» **Source data**

========================

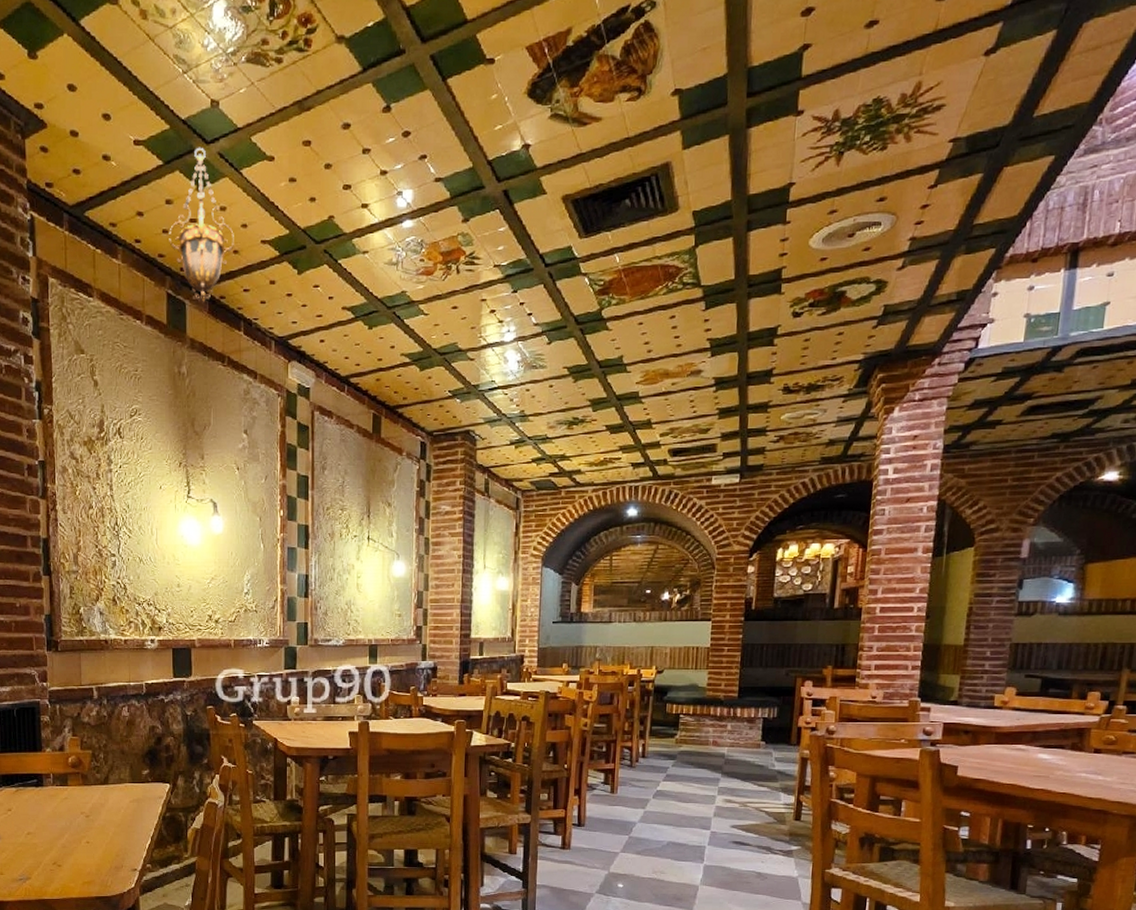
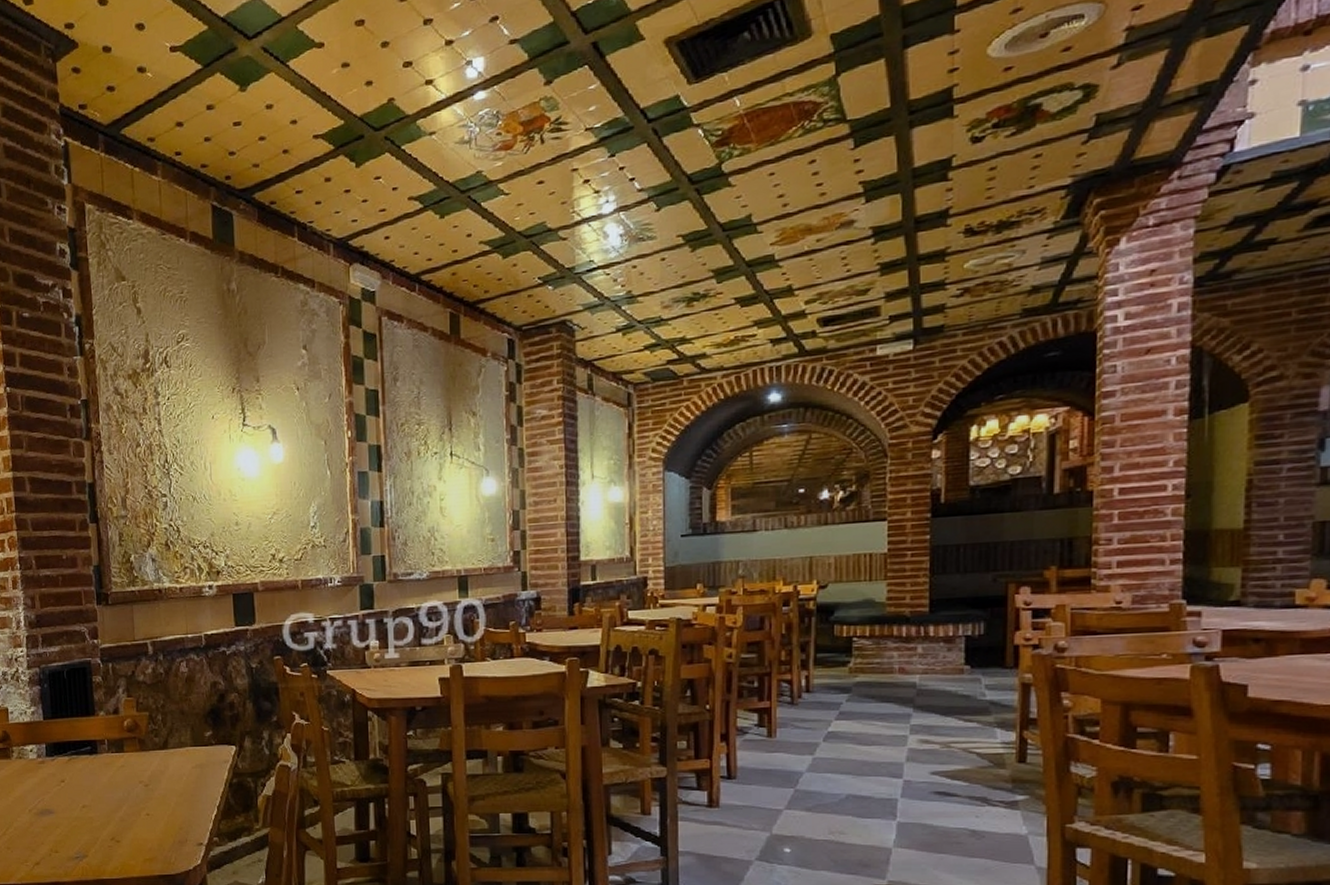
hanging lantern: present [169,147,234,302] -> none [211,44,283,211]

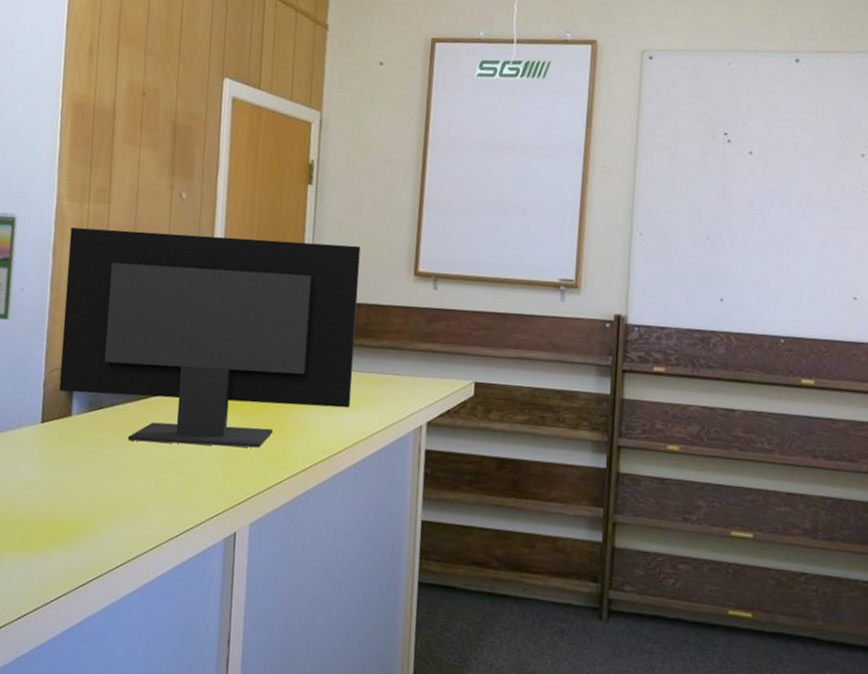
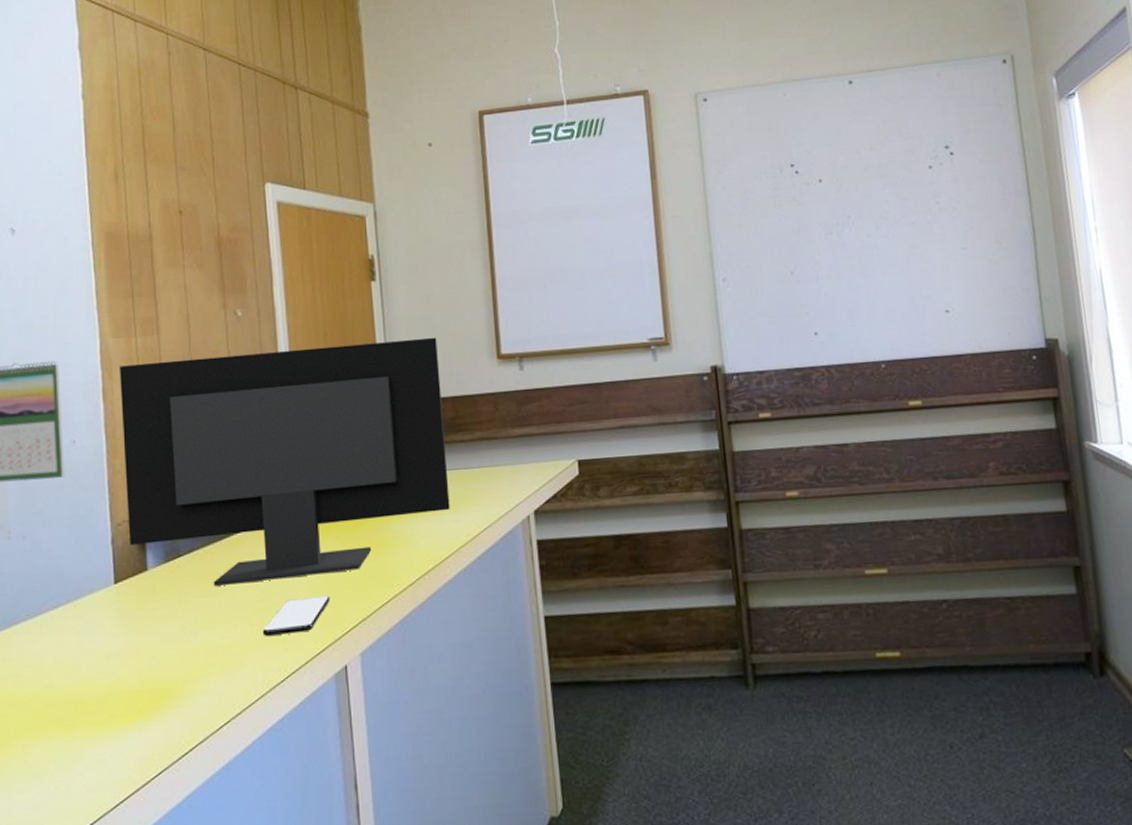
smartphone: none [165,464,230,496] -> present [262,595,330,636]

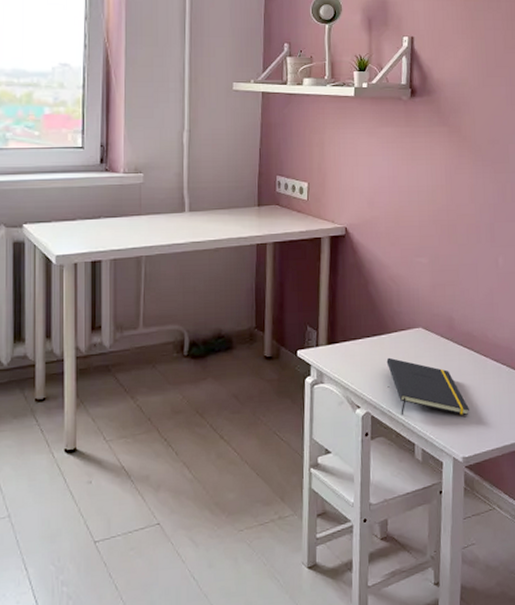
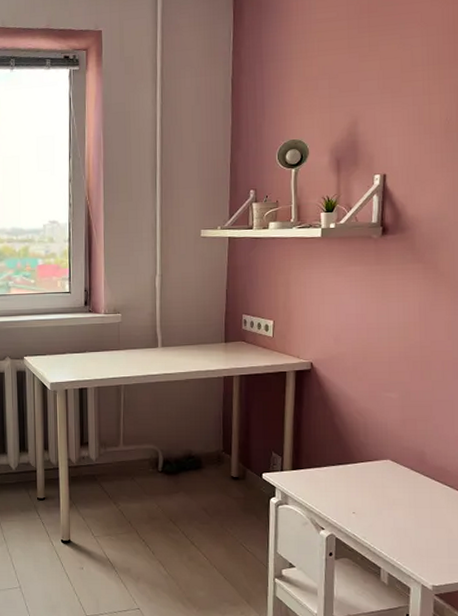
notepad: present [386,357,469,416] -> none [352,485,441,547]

========================

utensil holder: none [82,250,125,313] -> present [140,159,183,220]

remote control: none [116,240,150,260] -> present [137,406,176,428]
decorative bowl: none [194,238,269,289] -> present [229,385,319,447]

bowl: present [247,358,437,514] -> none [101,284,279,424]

========================

» **What is required**
If a line of the records includes the string "bowl", copy it out.

» **Response to the exercise**
decorative bowl: none [194,238,269,289] -> present [229,385,319,447]
bowl: present [247,358,437,514] -> none [101,284,279,424]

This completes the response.